◆ **WHAT THE EXERCISE ASKS**
With nothing left out, give the data back exactly.

******

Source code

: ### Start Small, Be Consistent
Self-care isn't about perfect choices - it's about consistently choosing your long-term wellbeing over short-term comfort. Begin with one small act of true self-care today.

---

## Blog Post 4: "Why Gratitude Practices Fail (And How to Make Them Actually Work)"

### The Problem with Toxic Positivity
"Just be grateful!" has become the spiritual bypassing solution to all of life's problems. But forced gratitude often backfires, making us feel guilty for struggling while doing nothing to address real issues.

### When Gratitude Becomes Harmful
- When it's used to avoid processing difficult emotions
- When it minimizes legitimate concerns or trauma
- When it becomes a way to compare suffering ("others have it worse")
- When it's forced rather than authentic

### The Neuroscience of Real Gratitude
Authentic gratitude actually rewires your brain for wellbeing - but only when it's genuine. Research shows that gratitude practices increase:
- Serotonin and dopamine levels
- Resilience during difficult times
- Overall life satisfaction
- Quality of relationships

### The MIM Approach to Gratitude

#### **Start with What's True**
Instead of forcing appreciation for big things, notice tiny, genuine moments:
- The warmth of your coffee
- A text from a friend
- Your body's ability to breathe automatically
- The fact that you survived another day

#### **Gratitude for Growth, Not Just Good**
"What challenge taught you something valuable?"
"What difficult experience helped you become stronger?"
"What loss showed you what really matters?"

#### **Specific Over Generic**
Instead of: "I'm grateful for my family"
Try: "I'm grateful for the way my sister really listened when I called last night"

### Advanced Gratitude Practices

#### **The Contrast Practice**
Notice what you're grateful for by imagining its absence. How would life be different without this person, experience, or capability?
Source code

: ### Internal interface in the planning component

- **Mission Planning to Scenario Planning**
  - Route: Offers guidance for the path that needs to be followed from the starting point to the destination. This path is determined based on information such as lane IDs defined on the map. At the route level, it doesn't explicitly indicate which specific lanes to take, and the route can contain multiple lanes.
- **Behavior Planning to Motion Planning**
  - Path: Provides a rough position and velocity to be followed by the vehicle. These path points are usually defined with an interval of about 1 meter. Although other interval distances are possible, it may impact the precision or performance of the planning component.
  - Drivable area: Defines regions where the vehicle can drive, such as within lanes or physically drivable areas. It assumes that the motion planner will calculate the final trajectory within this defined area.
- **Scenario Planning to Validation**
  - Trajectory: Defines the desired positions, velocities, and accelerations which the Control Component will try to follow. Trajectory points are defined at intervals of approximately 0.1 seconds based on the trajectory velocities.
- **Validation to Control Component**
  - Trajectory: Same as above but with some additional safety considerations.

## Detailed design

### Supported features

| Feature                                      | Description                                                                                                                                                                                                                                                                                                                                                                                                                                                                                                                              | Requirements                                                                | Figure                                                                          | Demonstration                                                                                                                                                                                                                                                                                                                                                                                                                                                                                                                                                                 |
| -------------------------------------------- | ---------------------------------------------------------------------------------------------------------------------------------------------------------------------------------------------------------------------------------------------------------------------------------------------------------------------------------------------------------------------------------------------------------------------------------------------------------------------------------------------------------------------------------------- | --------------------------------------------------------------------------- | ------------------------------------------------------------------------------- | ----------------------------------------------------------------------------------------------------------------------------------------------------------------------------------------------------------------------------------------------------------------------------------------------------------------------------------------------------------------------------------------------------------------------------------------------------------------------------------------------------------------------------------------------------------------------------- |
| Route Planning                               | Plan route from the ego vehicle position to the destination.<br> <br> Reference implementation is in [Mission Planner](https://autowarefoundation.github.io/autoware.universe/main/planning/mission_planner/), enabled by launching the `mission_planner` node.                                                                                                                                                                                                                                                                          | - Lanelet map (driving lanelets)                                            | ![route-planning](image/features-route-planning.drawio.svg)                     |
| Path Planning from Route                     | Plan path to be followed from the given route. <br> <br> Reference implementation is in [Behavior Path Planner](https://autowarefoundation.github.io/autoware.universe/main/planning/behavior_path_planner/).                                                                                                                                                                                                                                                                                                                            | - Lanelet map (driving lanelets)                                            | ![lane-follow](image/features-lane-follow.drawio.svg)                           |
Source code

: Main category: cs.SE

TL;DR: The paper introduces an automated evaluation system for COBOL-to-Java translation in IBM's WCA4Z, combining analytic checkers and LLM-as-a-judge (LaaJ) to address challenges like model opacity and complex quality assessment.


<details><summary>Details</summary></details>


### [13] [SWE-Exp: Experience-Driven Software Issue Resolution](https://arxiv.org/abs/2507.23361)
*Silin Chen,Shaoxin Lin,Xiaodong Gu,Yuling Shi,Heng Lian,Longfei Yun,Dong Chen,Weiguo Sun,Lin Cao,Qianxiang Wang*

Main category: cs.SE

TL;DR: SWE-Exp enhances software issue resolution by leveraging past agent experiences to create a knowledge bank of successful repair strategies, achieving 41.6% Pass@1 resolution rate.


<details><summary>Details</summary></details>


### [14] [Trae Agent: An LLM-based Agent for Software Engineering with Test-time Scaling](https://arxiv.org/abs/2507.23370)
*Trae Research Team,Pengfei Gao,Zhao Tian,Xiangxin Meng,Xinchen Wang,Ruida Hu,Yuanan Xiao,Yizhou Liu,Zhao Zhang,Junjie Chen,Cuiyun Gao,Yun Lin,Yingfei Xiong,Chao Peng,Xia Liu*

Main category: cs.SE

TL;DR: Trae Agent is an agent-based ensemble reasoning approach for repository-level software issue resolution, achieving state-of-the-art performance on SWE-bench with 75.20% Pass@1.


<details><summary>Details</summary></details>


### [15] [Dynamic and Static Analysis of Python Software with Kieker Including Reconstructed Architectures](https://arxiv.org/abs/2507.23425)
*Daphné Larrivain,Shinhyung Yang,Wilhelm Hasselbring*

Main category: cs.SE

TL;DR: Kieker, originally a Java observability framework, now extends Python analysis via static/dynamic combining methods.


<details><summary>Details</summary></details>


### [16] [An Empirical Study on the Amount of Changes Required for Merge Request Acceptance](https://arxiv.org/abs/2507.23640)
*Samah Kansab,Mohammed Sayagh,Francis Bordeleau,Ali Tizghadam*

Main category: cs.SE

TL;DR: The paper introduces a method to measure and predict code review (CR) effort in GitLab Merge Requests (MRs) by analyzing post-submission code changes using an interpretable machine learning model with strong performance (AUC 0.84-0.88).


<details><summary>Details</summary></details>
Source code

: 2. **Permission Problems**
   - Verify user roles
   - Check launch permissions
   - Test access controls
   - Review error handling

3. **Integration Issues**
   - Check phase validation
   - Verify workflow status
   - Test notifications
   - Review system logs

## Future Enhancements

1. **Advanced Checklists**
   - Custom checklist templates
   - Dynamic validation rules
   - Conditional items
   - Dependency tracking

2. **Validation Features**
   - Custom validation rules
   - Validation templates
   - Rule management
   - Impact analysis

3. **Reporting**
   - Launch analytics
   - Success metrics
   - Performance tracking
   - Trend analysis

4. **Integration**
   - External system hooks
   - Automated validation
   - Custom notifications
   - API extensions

******

◆ **RESULT OF THIS EXERCISE**
Source code

: ### Start Small, Be Consistent
Self-care isn't about perfect choices - it's about consistently choosing your long-term wellbeing over short-term comfort. Begin with one small act of true self-care today.

---

## Blog Post 4: "Why Gratitude Practices Fail (And How to Make Them Actually Work)"

### The Problem with Toxic Positivity
"Just be grateful!" has become the spiritual bypassing solution to all of life's problems. But forced gratitude often backfires, making us feel guilty for struggling while doing nothing to address real issues.

### When Gratitude Becomes Harmful
- When it's used to avoid processing difficult emotions
- When it minimizes legitimate concerns or trauma
- When it becomes a way to compare suffering ("others have it worse")
- When it's forced rather than authentic

### The Neuroscience of Real Gratitude
Authentic gratitude actually rewires your brain for wellbeing - but only when it's genuine. Research shows that gratitude practices increase:
- Serotonin and dopamine levels
- Resilience during difficult times
- Overall life satisfaction
- Quality of relationships

### The MIM Approach to Gratitude

#### **Start with What's True**
Instead of forcing appreciation for big things, notice tiny, genuine moments:
- The warmth of your coffee
- A text from a friend
- Your body's ability to breathe automatically
- The fact that you survived another day

#### **Gratitude for Growth, Not Just Good**
"What challenge taught you something valuable?"
"What difficult experience helped you become stronger?"
"What loss showed you what really matters?"

#### **Specific Over Generic**
Instead of: "I'm grateful for my family"
Try: "I'm grateful for the way my sister really listened when I called last night"

### Advanced Gratitude Practices

#### **The Contrast Practice**
Notice what you're grateful for by imagining its absence. How would life be different without this person, experience, or capability?
Source code

: ### Internal interface in the planning component

- **Mission Planning to Scenario Planning**
  - Route: Offers guidance for the path that needs to be followed from the starting point to the destination. This path is determined based on information such as lane IDs defined on the map. At the route level, it doesn't explicitly indicate which specific lanes to take, and the route can contain multiple lanes.
- **Behavior Planning to Motion Planning**
  - Path: Provides a rough position and velocity to be followed by the vehicle. These path points are usually defined with an interval of about 1 meter. Although other interval distances are possible, it may impact the precision or performance of the planning component.
  - Drivable area: Defines regions where the vehicle can drive, such as within lanes or physically drivable areas. It assumes that the motion planner will calculate the final trajectory within this defined area.
- **Scenario Planning to Validation**
  - Trajectory: Defines the desired positions, velocities, and accelerations which the Control Component will try to follow. Trajectory points are defined at intervals of approximately 0.1 seconds based on the trajectory velocities.
- **Validation to Control Component**
  - Trajectory: Same as above but with some additional safety considerations.

## Detailed design

### Supported features

| Feature                                      | Description                                                                                                                                                                                                                                                                                                                                                                                                                                                                                                                              | Requirements                                                                | Figure                                                                          | Demonstration                                                                                                                                                                                                                                                                                                                                                                                                                                                                                                                                                                 |
| -------------------------------------------- | ---------------------------------------------------------------------------------------------------------------------------------------------------------------------------------------------------------------------------------------------------------------------------------------------------------------------------------------------------------------------------------------------------------------------------------------------------------------------------------------------------------------------------------------- | --------------------------------------------------------------------------- | ------------------------------------------------------------------------------- | ----------------------------------------------------------------------------------------------------------------------------------------------------------------------------------------------------------------------------------------------------------------------------------------------------------------------------------------------------------------------------------------------------------------------------------------------------------------------------------------------------------------------------------------------------------------------------- |
| Route Planning                               | Plan route from the ego vehicle position to the destination.<br> <br> Reference implementation is in [Mission Planner](https://autowarefoundation.github.io/autoware.universe/main/planning/mission_planner/), enabled by launching the `mission_planner` node.                                                                                                                                                                                                                                                                          | - Lanelet map (driving lanelets)                                            | ![route-planning](image/features-route-planning.drawio.svg)                     |
| Path Planning from Route                     | Plan path to be followed from the given route. <br> <br> Reference implementation is in [Behavior Path Planner](https://autowarefoundation.github.io/autoware.universe/main/planning/behavior_path_planner/).                                                                                                                                                                                                                                                                                                                            | - Lanelet map (driving lanelets)                                            | ![lane-follow](image/features-lane-follow.drawio.svg)                           |
Source code

: Main category: cs.SE

TL;DR: The paper introduces an automated evaluation system for COBOL-to-Java translation in IBM's WCA4Z, combining analytic checkers and LLM-as-a-judge (LaaJ) to address challenges like model opacity and complex quality assessment.


<details><summary>Details</summary></details>


### [13] [SWE-Exp: Experience-Driven Software Issue Resolution](https://arxiv.org/abs/2507.23361)
*Silin Chen,Shaoxin Lin,Xiaodong Gu,Yuling Shi,Heng Lian,Longfei Yun,Dong Chen,Weiguo Sun,Lin Cao,Qianxiang Wang*

Main category: cs.SE

TL;DR: SWE-Exp enhances software issue resolution by leveraging past agent experiences to create a knowledge bank of successful repair strategies, achieving 41.6% Pass@1 resolution rate.


<details><summary>Details</summary></details>


### [14] [Trae Agent: An LLM-based Agent for Software Engineering with Test-time Scaling](https://arxiv.org/abs/2507.23370)
*Trae Research Team,Pengfei Gao,Zhao Tian,Xiangxin Meng,Xinchen Wang,Ruida Hu,Yuanan Xiao,Yizhou Liu,Zhao Zhang,Junjie Chen,Cuiyun Gao,Yun Lin,Yingfei Xiong,Chao Peng,Xia Liu*

Main category: cs.SE

TL;DR: Trae Agent is an agent-based ensemble reasoning approach for repository-level software issue resolution, achieving state-of-the-art performance on SWE-bench with 75.20% Pass@1.


<details><summary>Details</summary></details>


### [15] [Dynamic and Static Analysis of Python Software with Kieker Including Reconstructed Architectures](https://arxiv.org/abs/2507.23425)
*Daphné Larrivain,Shinhyung Yang,Wilhelm Hasselbring*

Main category: cs.SE

TL;DR: Kieker, originally a Java observability framework, now extends Python analysis via static/dynamic combining methods.


<details><summary>Details</summary></details>


### [16] [An Empirical Study on the Amount of Changes Required for Merge Request Acceptance](https://arxiv.org/abs/2507.23640)
*Samah Kansab,Mohammed Sayagh,Francis Bordeleau,Ali Tizghadam*

Main category: cs.SE

TL;DR: The paper introduces a method to measure and predict code review (CR) effort in GitLab Merge Requests (MRs) by analyzing post-submission code changes using an interpretable machine learning model with strong performance (AUC 0.84-0.88).


<details><summary>Details</summary></details>
Source code

: 2. **Permission Problems**
   - Verify user roles
   - Check launch permissions
   - Test access controls
   - Review error handling

3. **Integration Issues**
   - Check phase validation
   - Verify workflow status
   - Test notifications
   - Review system logs

## Future Enhancements

1. **Advanced Checklists**
   - Custom checklist templates
   - Dynamic validation rules
   - Conditional items
   - Dependency tracking

2. **Validation Features**
   - Custom validation rules
   - Validation templates
   - Rule management
   - Impact analysis

3. **Reporting**
   - Launch analytics
   - Success metrics
   - Performance tracking
   - Trend analysis

4. **Integration**
   - External system hooks
   - Automated validation
   - Custom notifications
   - API extensions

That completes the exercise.